Using libsvm - part[1]

Purpose

libsvm is a tool collection for SVM (Support Vector Machines) related topics created by Chih-Jen Lin, NTU.

Currently, version 3.22 provides multiple interfaces for Matlab/octave/python and more. I will try to introduce the usage of this powerful toolbox in a pratical way.

SVM - Support Vector Machnes

  • It is very hard to explain this concept without massive math or numerical procedures, refer to Original paper of libsvm by Chih-Jen Lin if you want to know more then how to use.

  • The idea behind SVMs is to make the original problem linearly separable by applying an non-linear mapping function. The SVM then automatically discovers the optimal separating hyperplane, which indicates we can predict future data sets by comparing with this hyperplane. So, SVM is a tool for CLASSIFICATION and PREDICTION under the hood whose accuracy is determined by the selection of the mapping method.

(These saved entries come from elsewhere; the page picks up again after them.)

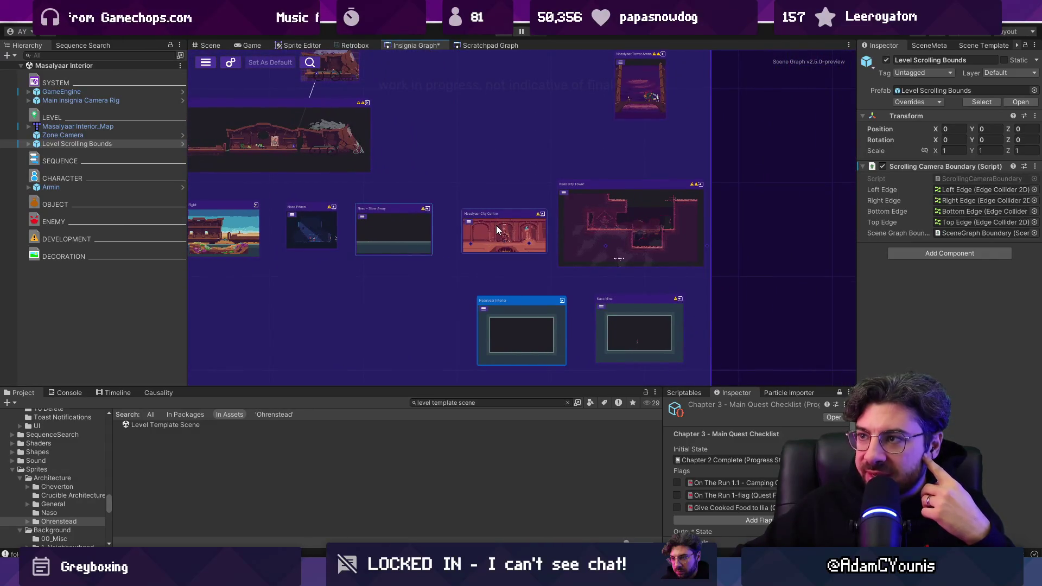
scroll(602, 221, up, 5)
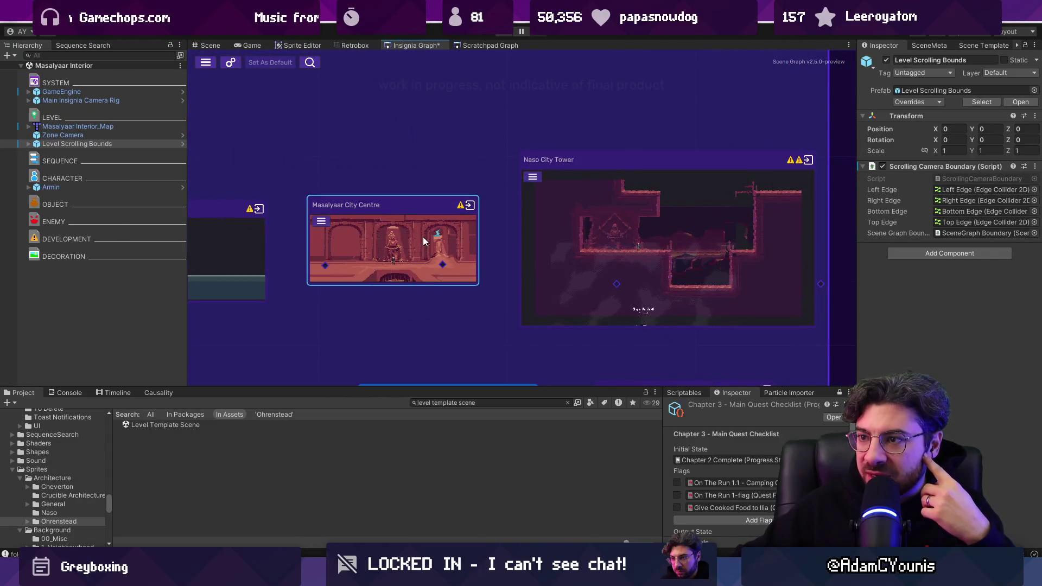
click(650, 224)
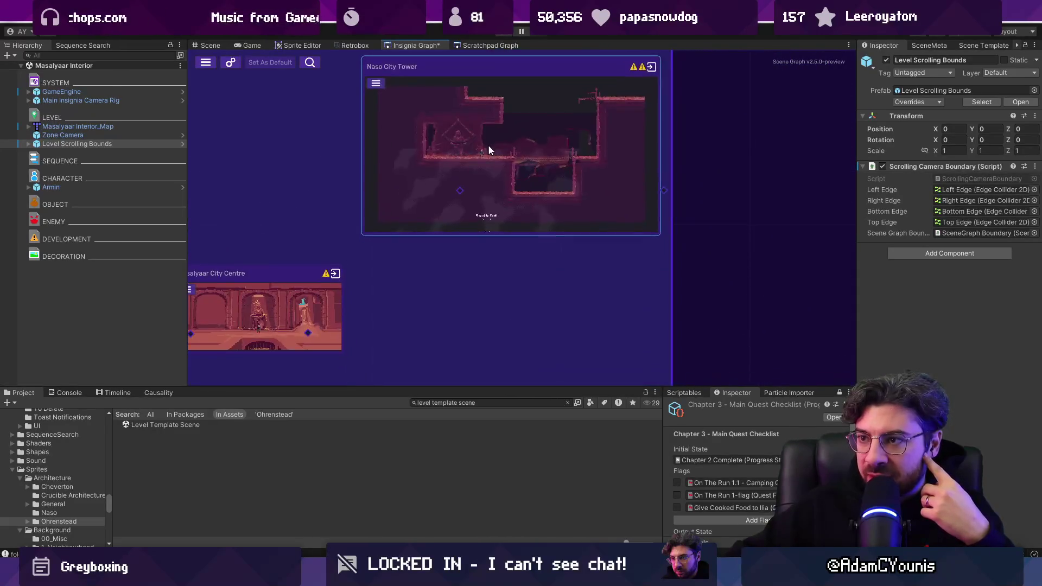
click(444, 300)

  • Basic steps for a SVM procedure:

      1. Select a training set of instance-label pairs: P[i]=(x[i],y[i]) where x[i] holds quantitive properties of P[i] and y[i] is a binary label for P[i] which indicates y[i] can only be 1 or 0;
      1. Select a mapping function framework for target SVM, then its parameters will be given by solving an equivalent optimization problem;
      1. Select the hyperplane in mapped space to represent the margin of two values of y;
      1. Classify y[j] for P[j] from test set by applying mapping function to P[j] and comparing relative position with the selected hyperplane in step 3.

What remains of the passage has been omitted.